東北復興ツーリズム推進ネットワークは、JR東日本が中心となって呼びかけたものですが、私たちはあくまで旗振り役。参加する企業、自治体、団体がフラットな関係にある組織です。そもそもJR東日本は、東北の各地域には精通していて、さまざまなつながりもありますが、教育旅行については詳しいノウハウがあるわけではないので、旅行会社の協力を得ながら商品づくりを進める必要があります。旅行会社をはじめ、航空会社や地域の関係者などと役割を分担しながら、具体的な商品をつくりたいと考えています。

東北復興ツーリズムの目指す姿
東北復興ツーリズムの目指す姿

特に教育旅行は、教育関係者と一緒に丁寧につくる必要があり、震災や復興について解説してもらう「語り部」の継承の問題や民泊の可能性を含めた宿泊場所の準備、現地での交通の便など、時間を要するものも多く、実現は2、3年先になる見込みです。企業対象の研修や一般向けの旅行商品などはもっと早く提供できると思います。

――「復興ツーリズム」に期待するものと、これからの展望を教えてください。

東日本大震災の直後に、バスで被災地を訪ねたお客様の多くが「自分たちの方が元気をもらった」とおっしゃったように、震災を乗り越え復興した東北と、そこに暮らす人々に出会う旅行からは、元気をはじめとして、多くのものを得ることができるに違いありません。また、近年は風水害が多く、南海トラフ地震などの発生も取り沙汰されていることから、防災を考える機会という役割も大きくなることが考えられます。何を得るかは旅行に参加したお客様にお任せし、私たちはありのままの東北に触れることができる商品を用意するつもりです。
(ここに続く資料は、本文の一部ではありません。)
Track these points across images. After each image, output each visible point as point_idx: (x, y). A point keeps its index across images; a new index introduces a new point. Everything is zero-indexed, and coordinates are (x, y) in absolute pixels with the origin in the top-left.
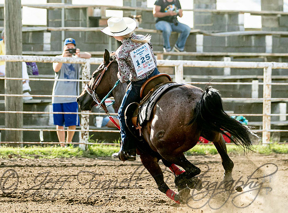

「復興ツーリズム」は、JR東日本をはじめ、企業や自治体、関係機関が一緒になって進める新しい取り組みです。被災地の復興の加速、東北の活性化につながる協働のモデルになるよう、結果を出したいと考えています。個人的には、日本に暮らす全ての学生・生徒が教育旅行で東北に行き、社会人になる前に必ず東北を訪ねるようになることを願っています。私がそうだったように、得るものは少なくありませんよ。